The 1973 experiment was driven by the belief that it would save energy in the middle of an energy crisis triggered by the oil boycott of the United States by OPEC. The experiment yielded no evidence of fuel savings, but it did result in reports of dark mornings leading to increases in traffic accidents.
Permanent daylight-saving time also likely causes more harm than good when it comes to our health, the Academy of Heath Science reports.
They believe permanent standard time is “the best option for health,” concluding our internal clocks are most closely aligned with standard time requiring sun in the morning.
Nevada began daylight-saving time in 1964 when Gov. Grant Sawyer issued a proclamation matching California’s “fast time.” Sawyer, a Democrat, copied California daylight-saving propositions passed in 1949 and 1962.

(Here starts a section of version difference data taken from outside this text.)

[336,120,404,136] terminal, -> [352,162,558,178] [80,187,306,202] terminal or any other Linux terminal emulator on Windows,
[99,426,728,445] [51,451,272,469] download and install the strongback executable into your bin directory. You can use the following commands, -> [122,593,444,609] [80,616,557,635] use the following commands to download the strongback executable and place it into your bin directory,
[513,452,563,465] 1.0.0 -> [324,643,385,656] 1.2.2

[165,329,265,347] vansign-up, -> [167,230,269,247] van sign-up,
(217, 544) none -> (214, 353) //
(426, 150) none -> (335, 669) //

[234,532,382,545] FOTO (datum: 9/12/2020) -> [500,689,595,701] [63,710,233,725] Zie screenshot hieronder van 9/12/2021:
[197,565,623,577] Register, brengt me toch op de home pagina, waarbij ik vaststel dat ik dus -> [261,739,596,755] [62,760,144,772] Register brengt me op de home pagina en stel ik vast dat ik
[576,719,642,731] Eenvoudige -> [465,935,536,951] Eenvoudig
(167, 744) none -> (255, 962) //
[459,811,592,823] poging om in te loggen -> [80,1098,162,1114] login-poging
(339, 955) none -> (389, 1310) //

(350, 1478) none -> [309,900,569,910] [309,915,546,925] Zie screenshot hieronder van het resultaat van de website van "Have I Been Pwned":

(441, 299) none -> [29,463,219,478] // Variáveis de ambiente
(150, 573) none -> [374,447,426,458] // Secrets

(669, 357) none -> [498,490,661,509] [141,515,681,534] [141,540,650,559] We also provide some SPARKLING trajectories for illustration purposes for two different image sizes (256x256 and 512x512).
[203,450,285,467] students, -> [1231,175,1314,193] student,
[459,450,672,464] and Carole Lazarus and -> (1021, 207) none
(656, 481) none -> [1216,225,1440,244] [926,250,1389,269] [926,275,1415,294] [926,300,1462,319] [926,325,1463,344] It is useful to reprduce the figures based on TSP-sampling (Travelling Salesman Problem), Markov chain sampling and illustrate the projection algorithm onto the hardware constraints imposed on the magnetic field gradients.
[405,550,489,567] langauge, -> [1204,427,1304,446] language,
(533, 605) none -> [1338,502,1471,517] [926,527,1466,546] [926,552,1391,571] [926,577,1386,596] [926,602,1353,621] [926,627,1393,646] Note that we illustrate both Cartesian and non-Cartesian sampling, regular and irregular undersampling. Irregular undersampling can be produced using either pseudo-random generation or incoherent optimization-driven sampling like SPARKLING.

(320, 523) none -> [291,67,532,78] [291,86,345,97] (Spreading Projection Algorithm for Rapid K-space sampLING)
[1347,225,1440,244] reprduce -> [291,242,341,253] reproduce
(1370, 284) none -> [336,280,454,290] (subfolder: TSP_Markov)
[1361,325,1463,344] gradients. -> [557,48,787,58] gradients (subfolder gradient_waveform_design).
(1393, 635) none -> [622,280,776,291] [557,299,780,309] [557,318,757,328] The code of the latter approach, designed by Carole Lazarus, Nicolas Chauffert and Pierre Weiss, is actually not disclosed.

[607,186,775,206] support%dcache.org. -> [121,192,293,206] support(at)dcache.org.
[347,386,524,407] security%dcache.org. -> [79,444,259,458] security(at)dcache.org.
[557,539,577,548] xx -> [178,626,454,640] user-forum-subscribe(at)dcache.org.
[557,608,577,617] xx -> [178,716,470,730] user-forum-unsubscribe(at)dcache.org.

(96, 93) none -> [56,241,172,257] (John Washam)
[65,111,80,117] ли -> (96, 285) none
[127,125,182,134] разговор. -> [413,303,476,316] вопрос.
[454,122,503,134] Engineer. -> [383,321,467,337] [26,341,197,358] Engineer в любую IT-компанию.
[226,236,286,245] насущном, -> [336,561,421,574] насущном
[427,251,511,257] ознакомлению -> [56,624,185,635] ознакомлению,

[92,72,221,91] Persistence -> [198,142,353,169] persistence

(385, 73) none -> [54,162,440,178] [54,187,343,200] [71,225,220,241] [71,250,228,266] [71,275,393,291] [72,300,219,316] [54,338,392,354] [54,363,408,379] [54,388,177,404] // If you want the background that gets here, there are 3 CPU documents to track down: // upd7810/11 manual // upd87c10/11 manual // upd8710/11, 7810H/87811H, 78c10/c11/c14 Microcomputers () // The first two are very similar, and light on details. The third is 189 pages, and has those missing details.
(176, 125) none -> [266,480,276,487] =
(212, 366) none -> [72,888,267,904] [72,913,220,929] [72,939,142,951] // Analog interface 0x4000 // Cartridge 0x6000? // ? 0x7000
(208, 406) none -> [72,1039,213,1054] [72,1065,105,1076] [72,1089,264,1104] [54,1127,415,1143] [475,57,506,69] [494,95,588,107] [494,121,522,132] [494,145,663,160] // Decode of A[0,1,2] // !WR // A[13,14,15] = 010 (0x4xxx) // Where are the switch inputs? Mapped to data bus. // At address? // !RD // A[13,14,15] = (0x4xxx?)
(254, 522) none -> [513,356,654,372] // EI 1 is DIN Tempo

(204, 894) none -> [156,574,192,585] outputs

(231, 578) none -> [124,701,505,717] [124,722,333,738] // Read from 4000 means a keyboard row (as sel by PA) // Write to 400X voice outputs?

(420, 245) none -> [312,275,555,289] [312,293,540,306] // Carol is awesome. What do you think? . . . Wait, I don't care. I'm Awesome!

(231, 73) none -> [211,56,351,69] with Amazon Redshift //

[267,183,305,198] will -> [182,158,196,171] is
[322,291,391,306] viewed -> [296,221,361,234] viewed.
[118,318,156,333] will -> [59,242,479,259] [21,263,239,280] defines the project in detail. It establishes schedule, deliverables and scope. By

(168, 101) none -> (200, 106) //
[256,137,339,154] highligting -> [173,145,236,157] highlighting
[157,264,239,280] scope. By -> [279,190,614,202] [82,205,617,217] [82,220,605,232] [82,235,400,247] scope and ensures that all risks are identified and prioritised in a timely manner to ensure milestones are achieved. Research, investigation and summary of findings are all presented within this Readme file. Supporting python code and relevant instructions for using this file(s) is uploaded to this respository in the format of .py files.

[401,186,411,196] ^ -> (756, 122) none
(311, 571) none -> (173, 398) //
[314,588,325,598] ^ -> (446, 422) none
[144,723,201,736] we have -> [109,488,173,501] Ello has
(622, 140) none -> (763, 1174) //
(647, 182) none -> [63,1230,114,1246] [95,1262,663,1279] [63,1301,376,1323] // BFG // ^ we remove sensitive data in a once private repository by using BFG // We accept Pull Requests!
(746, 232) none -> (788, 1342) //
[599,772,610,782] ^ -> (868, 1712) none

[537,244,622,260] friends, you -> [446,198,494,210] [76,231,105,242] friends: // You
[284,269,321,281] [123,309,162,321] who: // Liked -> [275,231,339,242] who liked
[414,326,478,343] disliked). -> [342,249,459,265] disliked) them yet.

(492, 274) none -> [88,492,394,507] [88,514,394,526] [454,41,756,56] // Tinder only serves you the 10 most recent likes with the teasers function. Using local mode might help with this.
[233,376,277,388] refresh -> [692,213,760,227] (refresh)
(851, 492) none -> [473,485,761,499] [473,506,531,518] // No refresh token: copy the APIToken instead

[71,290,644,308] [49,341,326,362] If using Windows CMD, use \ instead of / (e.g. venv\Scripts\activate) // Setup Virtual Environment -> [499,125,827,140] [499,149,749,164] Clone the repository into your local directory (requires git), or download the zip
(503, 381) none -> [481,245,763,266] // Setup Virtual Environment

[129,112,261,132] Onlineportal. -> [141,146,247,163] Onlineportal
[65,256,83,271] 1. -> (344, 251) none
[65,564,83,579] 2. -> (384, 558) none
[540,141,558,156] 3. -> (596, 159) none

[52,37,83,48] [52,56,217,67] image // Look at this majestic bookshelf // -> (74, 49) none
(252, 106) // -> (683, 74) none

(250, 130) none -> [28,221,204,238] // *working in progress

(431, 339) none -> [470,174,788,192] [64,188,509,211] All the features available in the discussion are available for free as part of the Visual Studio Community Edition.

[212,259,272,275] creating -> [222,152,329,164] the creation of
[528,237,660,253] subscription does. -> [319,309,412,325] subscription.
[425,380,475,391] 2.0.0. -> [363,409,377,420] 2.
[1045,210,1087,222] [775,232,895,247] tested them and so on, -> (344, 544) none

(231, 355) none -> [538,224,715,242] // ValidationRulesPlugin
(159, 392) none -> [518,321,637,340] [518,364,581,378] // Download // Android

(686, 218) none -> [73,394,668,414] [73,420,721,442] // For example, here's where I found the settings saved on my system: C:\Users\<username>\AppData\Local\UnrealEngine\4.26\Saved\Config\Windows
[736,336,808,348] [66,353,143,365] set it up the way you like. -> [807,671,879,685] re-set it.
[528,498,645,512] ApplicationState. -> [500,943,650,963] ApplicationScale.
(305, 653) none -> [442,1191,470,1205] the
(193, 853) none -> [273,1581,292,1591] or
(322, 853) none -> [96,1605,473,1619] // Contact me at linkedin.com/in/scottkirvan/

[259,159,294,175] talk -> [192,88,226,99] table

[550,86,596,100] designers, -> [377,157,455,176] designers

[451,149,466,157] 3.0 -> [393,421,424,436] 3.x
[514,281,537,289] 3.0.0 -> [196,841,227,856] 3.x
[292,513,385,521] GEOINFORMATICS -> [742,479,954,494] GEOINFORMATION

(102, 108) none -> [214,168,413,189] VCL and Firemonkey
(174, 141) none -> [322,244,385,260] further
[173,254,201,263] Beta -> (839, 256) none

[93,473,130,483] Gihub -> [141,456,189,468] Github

In 2015, Nevada Republican majorities in both legislative chambers adopted a joint resolution (AJR4) making daylight-saving time permanent throughout Nevada. It was a resolution and not a law because states don’t have the power to observe day-light saving all year.
Sen. Joe Hardy (R-Boulder City) sought to achieve the same goal in 2021. His SB 153 never received a hearing.
The U.S. Senate plan for permanent day-light saving faces doubts in the House. It reportedly could be weeks or months before Democratic leaders decide whether to schedule it for a vote.
The current split year system amounts to a political and geographic compromise. It shouldn’t be changed without careful reflection.
 A full vetting should be required in the House.